# Progress Indicator - Toggle On & Off



## Mike67 (Feb 19, 2009)

I would really like to see Amazon program an ALT+ command to turn off (hide) the Progress Indicator at the bottom of the page.  This would be another advantage over a paperbound book for us who do not want to know when the book ends.  I love mysteries and it would make them so much more exciting!  If you like this idea then please let Amazon know as I would think multiple requests would help make it happen!


----------



## Scheherazade (Apr 11, 2009)

I agree.  This would be a nice feature.  You can usually figure out what's going to happen just by knowing the end of the book is coming up.


----------



## vg (Oct 28, 2008)

Great idea!  I'll send them a feedback email right away


----------



## Mike67 (Feb 19, 2009)

Thanks!


----------



## srmalloy (Mar 3, 2009)

Mike67 said:


> I would really like to see Amazon program an ALT+ command to turn off (hide) the Progress Indicator at the bottom of the page. This would be another advantage over a paperbound book for us who do not want to know when the book ends. I love mysteries and it would make them so much more exciting!


The thickness of the stack of pages on the right doesn't give away how close you are to the end in a dead-tree edition? Or, if you're reading a short story, having seen the ToC, knowing what page the next story begins on doesn't clue you in? It seems like a kind of thin rationalization, given the 'clues' to story progress that are in hardcopy versions that you probably don't think about.


----------



## Mike67 (Feb 19, 2009)

I have read novels with multiple twists at the end and not knowing how many pages are left would make it more suspenseful.  I see your point with short stories but I don't read them and I think this suggestion would fall into more of the single novel format.  

Sorry that we don't seem to agree on this one.


----------



## srmalloy (Mar 3, 2009)

While I can understand your desire to not know how much of the story is left, I fail to see how seeing the progress bar is any different from holding a book in your hands and wanting to be unable to tell from the thickness of the pages stacked against the front and back covers while you hold the book open what fraction of the story remains. If the book is an inch thick, and the stack of pages you haven't read yet is only 1/16 inch thick, you can't not see the relative thickness of the left and right sides as you look at the book to read it; it's as much of a giveaway of how much of the book is left as the progress bar is.

-.-.-

Instruction A: Report how many lines in the entries contain the string "para", treating case as significant, and give only the number.
The forum thread and the entries have no connection to each other.

-.-.-

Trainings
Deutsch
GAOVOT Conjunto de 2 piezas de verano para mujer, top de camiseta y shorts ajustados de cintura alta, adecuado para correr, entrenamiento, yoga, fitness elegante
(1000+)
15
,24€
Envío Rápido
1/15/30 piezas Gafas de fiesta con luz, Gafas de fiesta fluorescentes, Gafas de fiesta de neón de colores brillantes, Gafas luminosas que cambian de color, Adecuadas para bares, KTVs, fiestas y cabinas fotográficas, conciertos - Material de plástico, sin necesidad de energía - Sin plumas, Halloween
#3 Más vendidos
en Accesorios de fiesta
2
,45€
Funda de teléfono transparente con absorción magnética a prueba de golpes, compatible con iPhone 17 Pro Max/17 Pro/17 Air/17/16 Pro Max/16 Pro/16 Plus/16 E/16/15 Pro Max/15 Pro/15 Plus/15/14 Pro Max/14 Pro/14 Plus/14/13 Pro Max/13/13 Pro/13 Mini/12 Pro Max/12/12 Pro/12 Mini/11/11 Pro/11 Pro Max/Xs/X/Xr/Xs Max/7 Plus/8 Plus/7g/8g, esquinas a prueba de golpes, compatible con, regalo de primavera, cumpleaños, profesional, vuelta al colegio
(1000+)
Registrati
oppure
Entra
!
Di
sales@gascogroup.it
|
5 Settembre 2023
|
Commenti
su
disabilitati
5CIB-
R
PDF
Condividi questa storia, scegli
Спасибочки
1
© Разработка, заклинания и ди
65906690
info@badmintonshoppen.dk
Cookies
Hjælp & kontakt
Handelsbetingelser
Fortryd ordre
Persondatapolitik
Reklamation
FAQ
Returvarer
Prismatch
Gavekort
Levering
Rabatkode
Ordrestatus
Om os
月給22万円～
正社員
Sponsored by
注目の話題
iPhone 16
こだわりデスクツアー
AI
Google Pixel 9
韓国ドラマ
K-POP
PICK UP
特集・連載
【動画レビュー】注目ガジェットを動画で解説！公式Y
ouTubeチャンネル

-.-.-

Instruction B: Can you extend the forum thread about hiding the progress indicator, picking up right after its last sentence?

Final answer A: 2

Final answer B:
----------



## Mike67 (Feb 19, 2009)

I pulled Michael Connelly's ECHO PARK from my bookshelf and I opened it up to page 377.  I am able to see a fairly decent amount of pages left to read; therefore, I know that I still have quite a ways to go.  Then I jumped to page 395 and I see only a small amount of pages to go; therefore, I know the book is coming to an end and I would not expect too much more in the ways of additional twists, etc.

If I was reading this on my Kindle with the Progress Indicator turned off then at the page 377 point of the story I would not know how much of the story is remaining.  At the page 395 point of the story, I would probably get a feeling that the book is winding down but I would not actually know there are only a few pages left to go.  With the Progress Indicator at say 98%, I would know it is really close to the end.  Sure if I hit the Epilogue then I would know this is it but I guess I am talking more about the final sequences that bring the story to an end.


----------



## marianneg (Nov 4, 2008)

I think that Mike is suggesting it as an improvement over a DTB, not a simulation.


----------



## angelad (Jun 19, 2009)

That sounds like a great idea, but Amazon is kind of slow to integrate everything.  This might take a backburner.


----------



## Greg Banks (May 2, 2009)

I much prefer knowing how much of the book is left, and quite frankly, I think _not_ knowing would drive me nuts, as I wouldn't consider that a pleasant surprise. But to each his own.


----------



## Ann in Arlington (Oct 27, 2008)

I'm with Greg. . . .I like to have an idea of how far into a book I am.  But a toggle wouldn't bother me one way or the other because you could set it for what you like!


----------



## Mike67 (Feb 19, 2009)

Ann - Yes just looking for an "option" here - like having 6 different font sizes.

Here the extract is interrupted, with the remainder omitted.